Count every line below in which "lines" occurs, then give only the count.
*** Opening of Given records ***
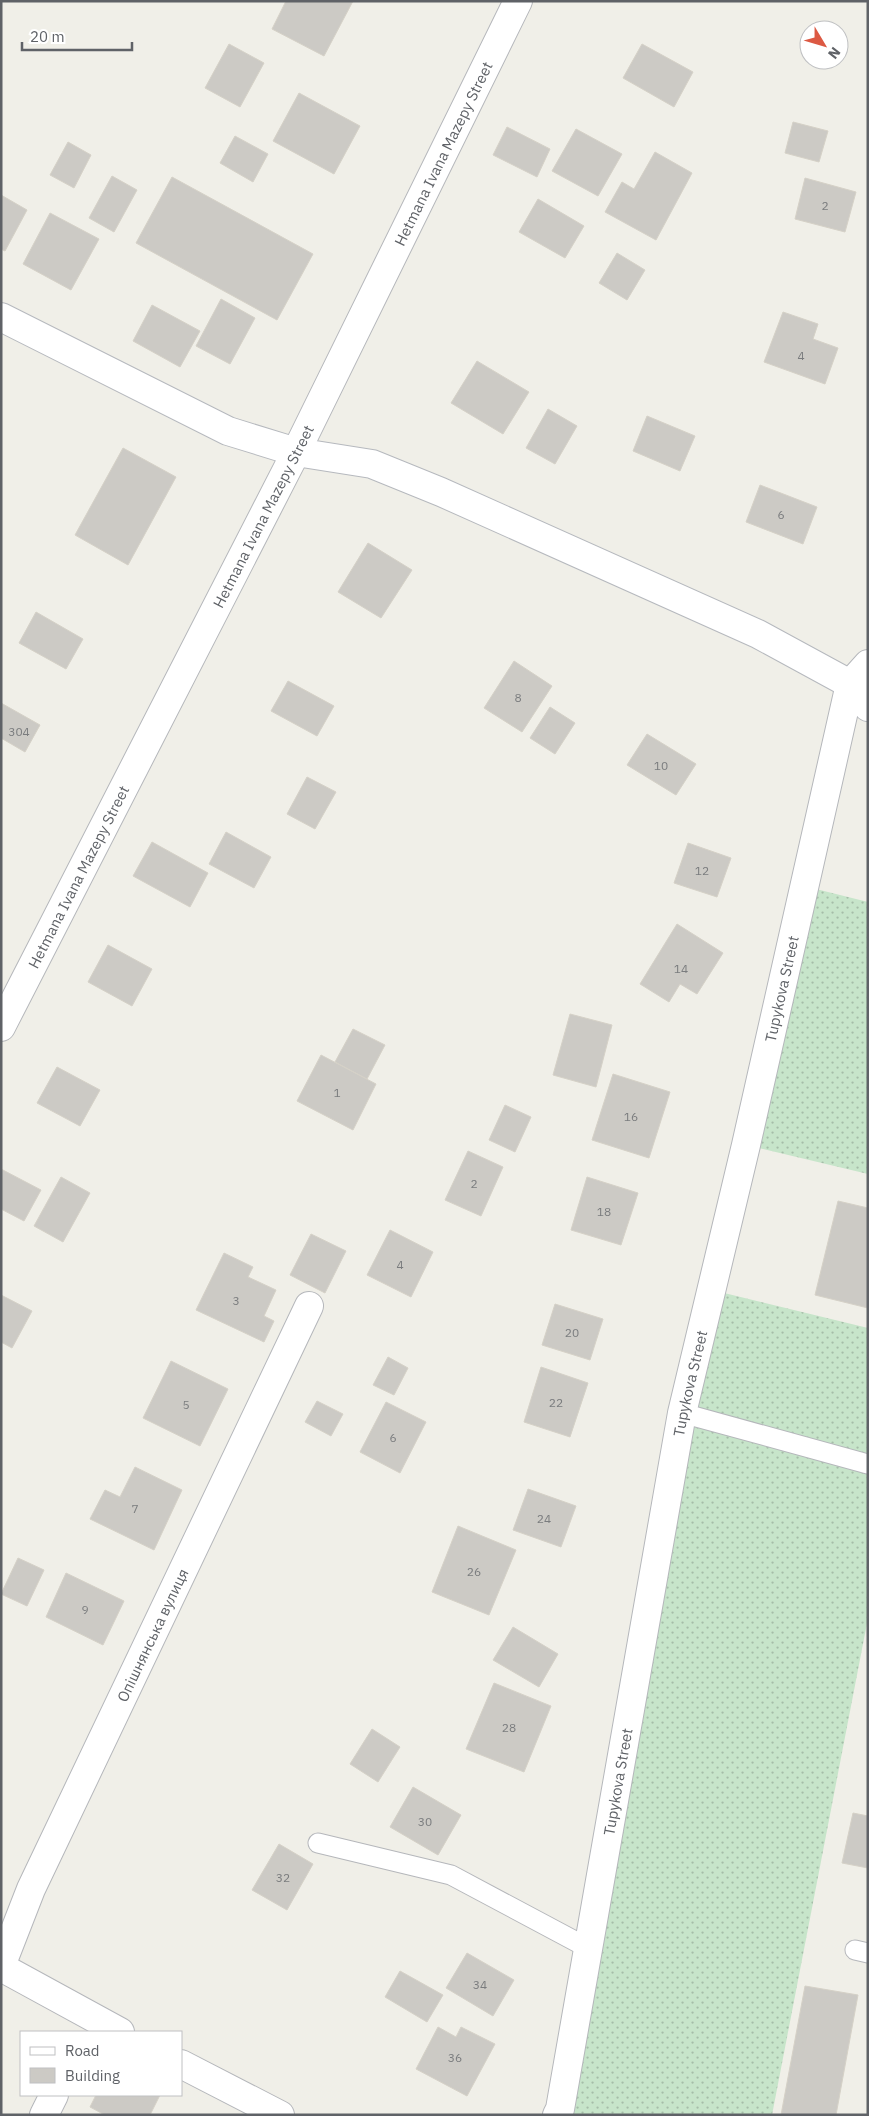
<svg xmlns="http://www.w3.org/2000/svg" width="869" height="2116" viewBox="0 0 869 2116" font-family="'IBM Plex Sans',sans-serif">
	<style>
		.grass { fill: url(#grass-dots) }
		.building { fill: #cccac5; stroke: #d5d1c7 }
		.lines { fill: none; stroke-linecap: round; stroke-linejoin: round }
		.lane-casing { stroke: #b5b7bb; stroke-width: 21 }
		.street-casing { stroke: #b5b7bb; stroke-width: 30 }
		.secondary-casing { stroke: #b6b9be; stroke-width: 30 }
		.lane { stroke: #fff; stroke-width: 19 }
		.street { stroke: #fff; stroke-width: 28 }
		.secondary { stroke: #fff; stroke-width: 28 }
		.labels { text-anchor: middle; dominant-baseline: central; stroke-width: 4; stroke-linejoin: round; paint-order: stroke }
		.number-label { font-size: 12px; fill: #7a7c7e }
		.street-label { font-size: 15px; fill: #5f6267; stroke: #fff }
	</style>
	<defs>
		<pattern id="grass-dots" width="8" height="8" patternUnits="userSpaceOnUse" patternTransform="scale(1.25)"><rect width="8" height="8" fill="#c7e5ca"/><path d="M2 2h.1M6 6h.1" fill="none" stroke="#a5bda8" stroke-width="1.8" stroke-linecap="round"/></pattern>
	</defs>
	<rect width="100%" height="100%" fill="#f0efe8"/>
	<!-- grass -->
	<g class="grass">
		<path d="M 804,886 L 868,902 L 868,1174 L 746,1145 Z"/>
		<path d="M 712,1290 L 868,1328 L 868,1618 L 772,2115 L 570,2115 Z"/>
	</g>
	<!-- building -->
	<g class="building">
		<path d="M 286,1 L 353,1 L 324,56 L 272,29 Z"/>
		<path d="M 229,44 L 264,63 L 240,107 L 205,88 Z"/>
		<path d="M 642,44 L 693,72 L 674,107 L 623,78 Z"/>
		<path d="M 299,93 L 360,126 L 334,174 L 273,141 Z"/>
		<path d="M 793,122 L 828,131 L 819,162 L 785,153 Z"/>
		<path d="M 507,127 L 550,149 L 537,177 L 493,155 Z"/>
		<path d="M 576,129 L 622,154 L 598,196 L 552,171 Z"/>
		<path d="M 235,136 L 268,154 L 253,182 L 220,163 Z"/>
		<path d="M 68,142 L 91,155 L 74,188 L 50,175 Z"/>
		<path d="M 655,152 L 692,173 L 656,240 L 605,212 L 622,182 L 634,189 Z"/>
		<path d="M 112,176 L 137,190 L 114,232 L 89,218 Z"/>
		<path d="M 172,177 L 313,254 L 277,320 L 136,243 Z"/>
		<path d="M 805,178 L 856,192 L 845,232 L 795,219 Z"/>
		<path d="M 1,195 L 27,210 L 5,251 L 1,249 Z"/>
		<path d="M 538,199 L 584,226 L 565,258 L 519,232 Z"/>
		<path d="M 50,213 L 99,239 L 71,290 L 23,264 Z"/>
		<path d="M 617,253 L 645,270 L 627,300 L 599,283 Z"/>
		<path d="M 221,299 L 255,318 L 230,364 L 196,346 Z"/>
		<path d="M 152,305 L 200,331 L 180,367 L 133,341 Z"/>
		<path d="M 783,312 L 818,324 L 813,339 L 838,348 L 825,384 L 764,362 Z"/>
		<path d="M 477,361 L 529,392 L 503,434 L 451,403 Z"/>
		<path d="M 548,409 L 577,426 L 555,464 L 526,448 Z"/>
		<path d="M 647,416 L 695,436 L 680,471 L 633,451 Z"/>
		<path d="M 123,448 L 176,477 L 128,565 L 75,535 Z"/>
		<path d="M 760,485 L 817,507 L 803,544 L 746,522 Z"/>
		<path d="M 368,543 L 412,570 L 381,618 L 338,592 Z"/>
		<path d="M 36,612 L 83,639 L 66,669 L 19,643 Z"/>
		<path d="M 514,661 L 552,686 L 522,732 L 484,708 Z"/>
		<path d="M 288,681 L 334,706 L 317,736 L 271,711 Z"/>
		<path d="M 1,703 L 40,725 L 25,752 L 1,738 Z"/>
		<path d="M 550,707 L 575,723 L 555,754 L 530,738 Z"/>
		<path d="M 647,734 L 696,764 L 676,795 L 627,765 Z"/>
		<path d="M 307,777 L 336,792 L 315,829 L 287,814 Z"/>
		<path d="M 226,832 L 271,857 L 254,888 L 209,864 Z"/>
		<path d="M 152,842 L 208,873 L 190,907 L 133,876 Z"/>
		<path d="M 688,843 L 731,858 L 717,897 L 674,883 Z"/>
		<path d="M 677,924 L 723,953 L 697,994 L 680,984 L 669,1002 L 640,984 Z"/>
		<path d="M 108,945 L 152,969 L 132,1006 L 88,982 Z"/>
		<path d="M 570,1014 L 612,1025 L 596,1087 L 553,1075 Z"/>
		<path d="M 353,1029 L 385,1045 L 367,1079 L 335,1062 Z"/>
		<path d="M 321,1055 L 376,1084 L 353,1130 L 297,1101 Z"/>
		<path d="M 57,1067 L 100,1090 L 80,1126 L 37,1103 Z"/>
		<path d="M 613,1074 L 670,1092 L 649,1158 L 592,1140 Z"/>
		<path d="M 505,1105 L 531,1117 L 515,1152 L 489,1140 Z"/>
		<path d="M 468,1151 L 503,1167 L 481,1216 L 445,1200 Z"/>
		<path d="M 1,1169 L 41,1190 L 24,1221 L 1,1209 Z"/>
		<path d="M 61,1177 L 90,1193 L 63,1242 L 34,1226 Z"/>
		<path d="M 587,1177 L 638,1193 L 621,1245 L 571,1230 Z"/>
		<path d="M 838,1201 L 868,1208 L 868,1308 L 815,1295 Z"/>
		<path d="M 390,1230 L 433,1252 L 411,1297 L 367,1275 Z"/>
		<path d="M 311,1234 L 346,1251 L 325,1293 L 290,1275 Z"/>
		<path d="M 224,1253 L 253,1267 L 248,1277 L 276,1290 L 264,1316 L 274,1321 L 264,1342 L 196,1310 Z"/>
		<path d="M 1,1295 L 32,1311 L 12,1348 L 1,1342 Z"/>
		<path d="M 555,1304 L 603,1319 L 590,1360 L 542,1345 Z"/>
		<path d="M 388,1357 L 408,1368 L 394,1395 L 373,1385 Z"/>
		<path d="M 171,1361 L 228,1389 L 200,1446 L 143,1418 Z"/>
		<path d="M 541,1367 L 588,1383 L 570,1437 L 524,1422 Z"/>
		<path d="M 317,1401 L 343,1414 L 331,1436 L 305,1422 Z"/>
		<path d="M 386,1402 L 426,1422 L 400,1473 L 360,1452 Z"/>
		<path d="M 135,1467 L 182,1490 L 154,1550 L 90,1519 L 105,1490 L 120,1497 Z"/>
		<path d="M 528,1489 L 576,1506 L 561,1547 L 513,1530 Z"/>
		<path d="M 458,1526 L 516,1550 L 489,1615 L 432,1592 Z"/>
		<path d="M 18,1558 L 44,1570 L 27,1606 L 1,1594 Z"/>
		<path d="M 66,1573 L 124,1601 L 103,1645 L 46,1617 Z"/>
		<path d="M 513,1627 L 558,1654 L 539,1687 L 493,1660 Z"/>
		<path d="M 494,1683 L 551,1706 L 524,1772 L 466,1749 Z"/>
		<path d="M 372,1729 L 400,1747 L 378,1782 L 350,1764 Z"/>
		<path d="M 413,1787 L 461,1815 L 438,1855 L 390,1827 Z"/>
		<path d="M 853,1813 L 868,1816 L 868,1868 L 842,1863 Z"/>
		<path d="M 279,1844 L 313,1864 L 287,1910 L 252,1890 Z"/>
		<path d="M 467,1953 L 514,1980 L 493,2016 L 446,1988 Z"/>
		<path d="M 400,1971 L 443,1995 L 427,2022 L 385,1997 Z"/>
		<path d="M 805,1986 L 858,1995 L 836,2115 L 781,2115 Z"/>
		<path d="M 438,2027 L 456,2037 L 461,2027 L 495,2044 L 467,2096 L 416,2069 Z"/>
		<path d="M 96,2095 L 160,2095 L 150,2115 L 105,2115 L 90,2107 Z"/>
	</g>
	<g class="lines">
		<!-- lane casing -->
		<g class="lane-casing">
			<g id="lane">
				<path d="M 682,1413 L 868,1464"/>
				<path d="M 318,1843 L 451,1875 L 588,1948"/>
				<path d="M 855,1950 L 868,1953"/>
			</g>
		</g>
		<!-- street casing -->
		<g class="street-casing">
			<g id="street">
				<path id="s1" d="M 1,1027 L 296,452 L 518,1"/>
				<path id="s2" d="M 1,1966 L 31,1889 L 309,1306"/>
				<path d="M 1,1967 L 120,2032"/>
				<path d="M 181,2064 L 280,2115"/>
				<path d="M 44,2115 L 54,2095"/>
				<path id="s3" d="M 557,2115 L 560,2109 L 682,1413 L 746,1145 L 850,684 L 868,664"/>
			</g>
		</g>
		<!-- secondary casing -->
		<g class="secondary-casing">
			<path id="secondary" d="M 1,317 L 228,431 L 296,452 L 372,464 L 441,492 L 758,634 L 850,684 L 868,707"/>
		</g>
		<!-- lane -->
		<use href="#lane" class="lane"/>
		<!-- street -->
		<use href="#street" class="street"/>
		<!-- secondary -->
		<use href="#secondary" class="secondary"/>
	</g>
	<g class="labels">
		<!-- number labels -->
		<g class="number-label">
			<text x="825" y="205">2</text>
			<text x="801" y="355">4</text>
			<text x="781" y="514">6</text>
			<text x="518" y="697">8</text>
			<text x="19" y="731">304</text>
			<text x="661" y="765">10</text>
			<text x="702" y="870">12</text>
			<text x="681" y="968">14</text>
			<text x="337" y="1092">1</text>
			<text x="631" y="1116">16</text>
			<text x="474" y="1183">2</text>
			<text x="604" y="1211">18</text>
			<text x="400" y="1264">4</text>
			<text x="236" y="1300">3</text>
			<text x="572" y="1332">20</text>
			<text x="556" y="1402">22</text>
			<text x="186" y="1404">5</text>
			<text x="393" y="1437">6</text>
			<text x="135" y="1508">7</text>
			<text x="544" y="1518">24</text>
			<text x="474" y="1571">26</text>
			<text x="85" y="1609">9</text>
			<text x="509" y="1727">28</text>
			<text x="425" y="1821">30</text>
			<text x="283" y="1877">32</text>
			<text x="480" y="1984">34</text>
			<text x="455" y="2057">36</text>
		</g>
		<!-- street labels -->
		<g class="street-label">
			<text stroke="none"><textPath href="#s1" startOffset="979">Hetmana Ivana Mazepy Street</textPath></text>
			<text stroke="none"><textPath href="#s1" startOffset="574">Hetmana Ivana Mazepy Street</textPath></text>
			<text stroke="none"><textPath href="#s1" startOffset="169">Hetmana Ivana Mazepy Street</textPath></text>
			<text stroke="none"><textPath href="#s3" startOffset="1149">Tupykova Street</textPath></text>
			<text stroke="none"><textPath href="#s3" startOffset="744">Tupykova Street</textPath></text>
			<text stroke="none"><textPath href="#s2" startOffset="364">Опішнянська вулиця</textPath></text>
			<text stroke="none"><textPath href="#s3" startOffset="339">Tupykova Street</textPath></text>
		</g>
	</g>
	<!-- border -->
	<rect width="869" height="2116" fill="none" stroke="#5f6267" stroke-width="5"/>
	<!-- legend -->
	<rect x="20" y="2031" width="162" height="65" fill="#ffffff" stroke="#bfc0c2"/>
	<rect x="30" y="2047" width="25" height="8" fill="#ffffff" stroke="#bfc0c2"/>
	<text x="65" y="2056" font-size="15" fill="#5f6267">Road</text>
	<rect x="30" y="2068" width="25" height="15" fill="#cccac5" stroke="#bfc0c2"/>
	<text x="65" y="2081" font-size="15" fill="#5f6267">Building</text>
	<!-- north arrow -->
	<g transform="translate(824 45) rotate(128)"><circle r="24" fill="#ffffff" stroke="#bfc0c2"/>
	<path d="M0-4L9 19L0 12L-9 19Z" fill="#dc5943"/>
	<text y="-8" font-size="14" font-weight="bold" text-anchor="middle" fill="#5f6267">N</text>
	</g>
	<!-- scale -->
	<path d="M22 42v8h110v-8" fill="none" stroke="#5f6267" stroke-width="2.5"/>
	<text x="30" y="42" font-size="15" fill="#5f6267" stroke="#ffffff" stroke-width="4" paint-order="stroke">20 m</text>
</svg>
*** Close of Given records ***
> _Answer area_
2